Per suffragare questa mia intenzione, prendo a sublime prestito l’incisione di Dürer. Luce e ombra traspaiono ambedue nel cammino, cioè sono ambedue parti costitutive dell’esperienza e necessarie all’esperienza, che nel caso di Dürer si relazionano al mondo alchemico, nascono a fondare un sentiero esistenziale, un punto di partenza, un obiettivo e il suo procedere di mezzo, il quale procedere è proprio dell’umano ed è composto sia dell’obietto che della causa che lo genera, cioè sia della luce che dell’ombra.
In questo senso, un grande rinnovatore del senso brutalmente sfregiato dalla storia del percorso alchemico è Jung, il quale ridonò ai caldi e tirati sospiri degli alchimisti il loro peso imponderabile dello spirito, cioè si dispose a significare il processo alchemico come un modo per passare dall’ombra alla luce del vivere, in ciò stava l’avventura della metamorfosi del piombo in oro, piombo e oro spirituali.
In una tale disposizione quindi viene incluso, senza ipocrite esclusioni, il facimento intero dell’esistenza, che illecitamente non toglie di mezzo l’avvertibile mistero dell’ombra, ma lo fa suo proprio, cioè lo annette al vivere, perché lo riconosce integrato a esso.
Nel medesimo senso possiamo rintracciare all’interno delle scritture, che fanno il complesso universo della religione, dei riferimenti inerenti. Nella Filotea si tratta di due tristezze, una maligna e un’altra benigna, l’una paventabile, l’altra riconoscibile. Nell’Ecclesiaste ricorre in sottofondo questo tema indicativo “meglio vale andare in una casa di duolo che andare in una casa di convito, poiché quello è il fine d’ogni uomo“.

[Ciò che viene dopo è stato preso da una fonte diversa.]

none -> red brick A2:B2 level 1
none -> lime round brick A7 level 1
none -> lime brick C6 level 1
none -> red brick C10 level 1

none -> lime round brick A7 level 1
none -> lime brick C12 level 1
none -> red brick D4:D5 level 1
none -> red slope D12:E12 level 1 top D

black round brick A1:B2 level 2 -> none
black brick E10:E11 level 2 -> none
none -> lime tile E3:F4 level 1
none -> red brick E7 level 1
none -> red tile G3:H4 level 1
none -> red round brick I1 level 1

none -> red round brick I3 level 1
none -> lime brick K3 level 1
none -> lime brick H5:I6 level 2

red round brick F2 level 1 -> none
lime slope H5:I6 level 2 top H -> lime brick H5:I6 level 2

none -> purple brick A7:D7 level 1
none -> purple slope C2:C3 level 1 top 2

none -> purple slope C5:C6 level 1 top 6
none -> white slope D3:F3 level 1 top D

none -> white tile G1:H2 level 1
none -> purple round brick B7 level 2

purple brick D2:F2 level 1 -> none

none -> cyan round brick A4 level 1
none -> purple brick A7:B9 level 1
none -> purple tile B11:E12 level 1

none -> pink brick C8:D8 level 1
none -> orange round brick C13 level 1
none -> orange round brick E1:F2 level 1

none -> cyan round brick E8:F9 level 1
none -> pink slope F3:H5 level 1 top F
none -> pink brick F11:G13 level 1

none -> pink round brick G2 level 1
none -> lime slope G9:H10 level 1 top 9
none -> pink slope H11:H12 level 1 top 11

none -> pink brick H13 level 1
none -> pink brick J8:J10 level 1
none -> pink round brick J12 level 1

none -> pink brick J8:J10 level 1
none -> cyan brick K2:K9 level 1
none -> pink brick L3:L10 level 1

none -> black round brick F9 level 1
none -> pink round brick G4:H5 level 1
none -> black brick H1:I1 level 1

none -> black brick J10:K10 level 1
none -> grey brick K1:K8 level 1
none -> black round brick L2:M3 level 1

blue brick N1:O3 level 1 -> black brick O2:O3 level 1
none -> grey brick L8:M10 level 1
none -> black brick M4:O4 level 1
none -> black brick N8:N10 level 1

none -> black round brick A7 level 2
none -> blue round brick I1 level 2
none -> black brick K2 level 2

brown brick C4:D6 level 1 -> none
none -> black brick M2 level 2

La non esclusione dell’ombra si fa vitale. Fino a quel punto culminante in cui sale di sua spontanea e naturale voglia alle labbra il dire che l’ombra è un valore della vita. Ne è parte costitutiva e ne è necessaria. Così Leonardo: “chi fugge le ombre fugge la gloria dell’arte presso i nobili ingegni e l’acquista presso l’ignorante volgo il quale nulla più desidera che bellezza di colori. L’ombra è di maggior potenzia che il lume. Tu pittore per essere universale farai in un medesimo componimento che vi siano cose di grande oscurità e di gran dolcezza d’ombre“.
M’è molto premuto l’accentuare il punto in cui Leonardo dice dell’aspirazione universale, giacché pone sinteticamente quanto si è detto in questa argomentazione nostra e lo fa parere in tutta la sua necessarietà implicita e definisce in un modo autorevole lo spessore del termine Ombra.
Tutto questo risulta familiare e consustanziale a tutte le arti, le quali sono esposte alle medesime leggi, che sono appunto quelle della natura. Schumann, sotto il suo pseudonimo Florestano lo affermava indubitabilmente dicendo “l’estetica di un’arte è quella delle altre, soltanto il materiale è diverso“. Praticamente parlando, il lettore musicista può riscontrare in contenuti fattuali quel che si è riportato qui nell’articolo uscito qualche mese addietro intitolato al dominante.
Prima di chiudere vorrei terminare con una minutissima riflessione: l’ombra restaura il vigore della lucentezza.
Come Aristotele disse a chi venisse liberato alla luce della terra, avendo di fronte la pletora interminata del creato si scalfirebbe nell’intimo la suggestione meravigliata d’un imponderabile prodigio.